C’est écrit où qu’il faut que la première partie éclipse la tête d’affiche? C’est écrit où qu’il faut avoir un album pour participer à un festival? Attaquez les programmateurs, pas les artistes…D’après ce que j’ai compris, l’idée derrière cette série de spectacles (qui s’intitule *Tendances*) était de placer un artiste de la relève en première partie d’un artiste établi, et non de porter aux nues une jeune artiste qui tente de prendre un peu d’expérience et de se faire une petite place dans ce milieu complètement débile. Où est le mal?
Ce n’est pas me perdre dans un élan de subjectivité que d’affirmer que CDP, peu importe l’emballage, l’accueil ou chépaquoi, ce sont d’abord de bonnes chansons, une bonne musicienne avec une jolie voix et un fort charisme. Comme pas mal tous les artistes avec qui j’ai collaboré.
Je suis moi-même plutôt cynique et sur mes gardes, surtout quand j’écoute une nouveauté. Je ne sais pas si Coeur de pirate m’aurait émue ou quoi que ce soit si j’avais été dans la salle pour l’entendre pour la première fois. Mais en tant que musicienne, je peux vous assurer que l’on joue pour le plaisir et pour les gens dans la salle, qu’ils aient de la farine ou je ne sais quoi dans les oreilles, et non pour les chialeux derrière leur ordi, les chialeux comme vous et moi (note à moi-même : ne l’oublions pas). Dans ce cas-ci, mission accomplie (ou farine bien compacte, me direz-vous).

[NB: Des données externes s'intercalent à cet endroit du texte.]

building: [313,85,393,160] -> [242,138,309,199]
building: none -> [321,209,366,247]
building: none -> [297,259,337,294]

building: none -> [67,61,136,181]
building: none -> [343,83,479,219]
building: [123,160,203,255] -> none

Et à mon avis, avec le lot de morons qui pullule dans l’industrie, que ce soit sur scène, devant, derrière ou à côté, s’il fallait s’arrêter à qui mérite sa place ou pas, on écouterait du chant de grenouilles pour les vingt prochaines années des Francofolies.
Longue vie aux grenouilles! Longue vie à la critique!

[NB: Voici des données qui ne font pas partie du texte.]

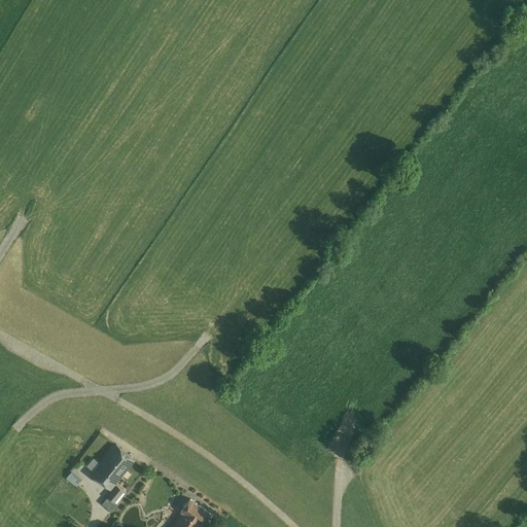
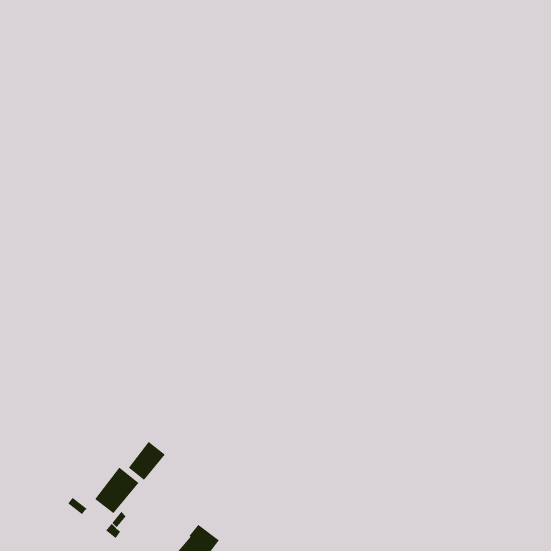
building: none -> [128,441,166,481]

Moi j’aime pas très les textes du Husky, mais j’aime bien tes billets sur l’anthro-archéologie.
Comme quoi, hein.
Je vais me partir un autre blogue, d’abord.
moi je t’aime julie.
Moi j’aime le café.
moi je trouve surtout que tu n’es pas très objective pour faire toute critique/analyse de ces commentaires…
Juge et partie ça te dit quelque chose?
Coeur de pirate n’est pas mon projet. Pas plus que Le husky ou whatever. Votre cher Francis Hébert a quand même plusieurs amis musiciens, ne l’oubliez pas. Peut-être devrait-on arrêter d’écrire sur toute chose avec laquelle on a le moindre rapport? Finalement, y’a juste le monde qui laisse des commentaires qui devrait pouvoir s’exprimer.
Je n’aurais certainement pas répondu à ces commentaires si ça avait été mon projet musical personnel. Je ne le fais pas très souvent, d’ailleurs.
Donc, peut-être que je ne suis pas complètement externe, mais pas impliquée corps et âme non plus.
Faudrait que je me ferme la gueule? Simplement parce que ça me concerne? On me dirait la même chose si je n’avais aucun rapport avec le projet. C’est sûr que de connaître un peu la démarche et l’artiste, versus vos commentaires, m’a poussé à réagir, davantage que si j’en avais aucune idée.
J’ai bien le droit d’écrire ce que je veux sur ce que je veux sur mon blogue. Je suis capable de reconnaître quand on fait un show de marde. J’ai jamais dit que CDP relevait de l’étincelle de génie non plus. Je suis très, très pour l’auto-critique, l’auto-dérision, peut-être un peu trop.
Faut pas lire mon blogue depuis très longtemps pour en douter.
Bien écrit, toujours aussi saine Julie. Petit ajout personnel sur la hype. C’est une saleté de phénomène qui nuit à l’artiste car détourne ce dernier de son intention première, la création personnelle. Sachant qu’un certain public observe désormais ses moindre faits et gestes, il hésite, recule et doute pour les mauvaises raisons. J’aime pas la hype, et j’aime encore moins les énervés qui la crée.